Annabeth took a shaky breath and tried her best to concentrate on the movie broadcasted before her on the enormous screen and forget the simple fact that it was Valentines Day, for gods sakes, and she should be able to spend it with her boyfriend. It was stupid how she allowed a mortal holiday that was totally commercialized for money and had nothing to do with love make her so miserable, but in all fairness, you cannot expect a girl missing her boyfriend not to break down just a little when there's PDA around every corner.
"Here it comes," Sadie whispered to Annabeth, gripping her arm even tighter. The whole theater seemed to hold their breath as the previously comatose Rachel McAdams (she couldn't remember the character's name) opened her eyes. She didn't recognize her husband.
Annabeth's chest constricted as a chorus of female voices erupted into gasps and whimpers and coos. She turned to look at Sadie, whose eyes were also filling with tears, but for a completely different reason. She knew it was illogical to feel betrayed. There was no way Sadie could have known what she'd been through the last few months, and Annabeth had no right to hold her accountable. Sadie's watery eyes met Annabeth's own, clearly surprised to see how emotional she was over the "cheesy chick-flick." So sad, she mouthed, and brushed away her mascara tracks. Annabeth nodded numbly.
She gritted her teeth. There was no way she was going to lose it over something as simple as this. She'd been keeping in her tears, only allowing herself that one sobbing session after Jason's fabulous news delivery in late December. Her mind seized out on the little details, like Channing Tatum did a very poor portrayal of someone whose world ultimately just came crashing down on top of him, and Rachel McAdams really should have more scars on her face. Picking on it helped her to see that it was really just a movie, and she shouldn't let it get to her. She stubbornly grabbed another handful of popcorn, even though it reminded her somewhat of cardboard soaked in butter.
Only another twenty minutes passed before the colors on the screen started to blur together. She squeezed her eyes shut and took a few deep breaths, but the walls of the movie theater seemed to be folding in on top of her. She stood up quickly, almost knocking the soda out of the cup holder, but Sadie caught it. The girl grabbed her arm again, silently questioning her.
"Bathroom," Annabeth murmured. Sadie nodded and released her. She'd had full intentions to find herself a quite bathroom stall to pull herself together, but she barely managed to get out of the pitch black theater. She slid down the wall of the narrow walkway that led outside to the hallway and let everything out, a wave of sobs that scared even herself. A few people stopped and peered in, but scurried away quickly when they caught sight of the blonde crying pathetically on the grimy carpeted floor.

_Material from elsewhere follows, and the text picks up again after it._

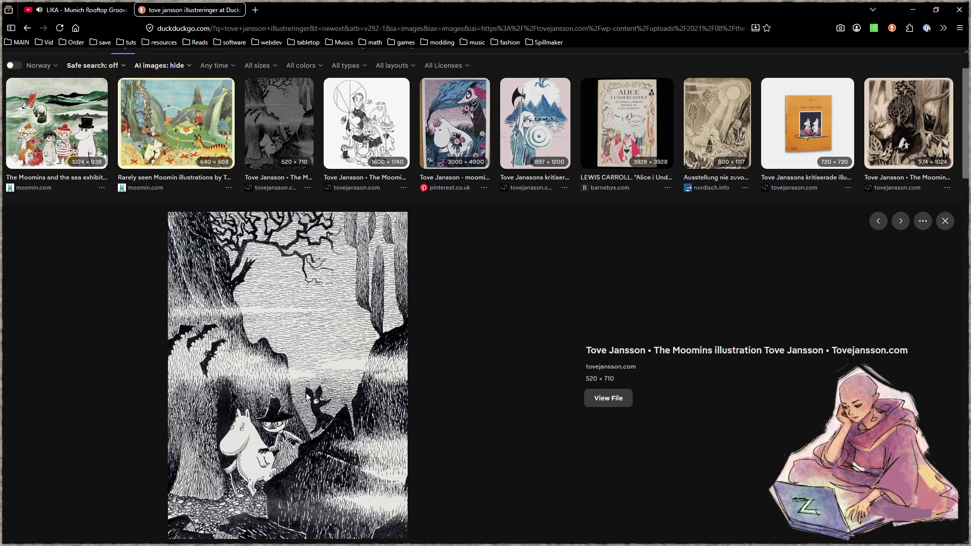
pyautogui.click(529, 129)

Her façade crumpled and shattered. Then again, maybe the impression of the strong girl who still had hope left Annabeth had worked so hard to project was only fooling herself, because she definitely was not that girl. Or maybe her life was just destined to constantly spiral out of control. But what could she do?
And that was just it: nothing. She could do nothing. Just like she had nothing anymore.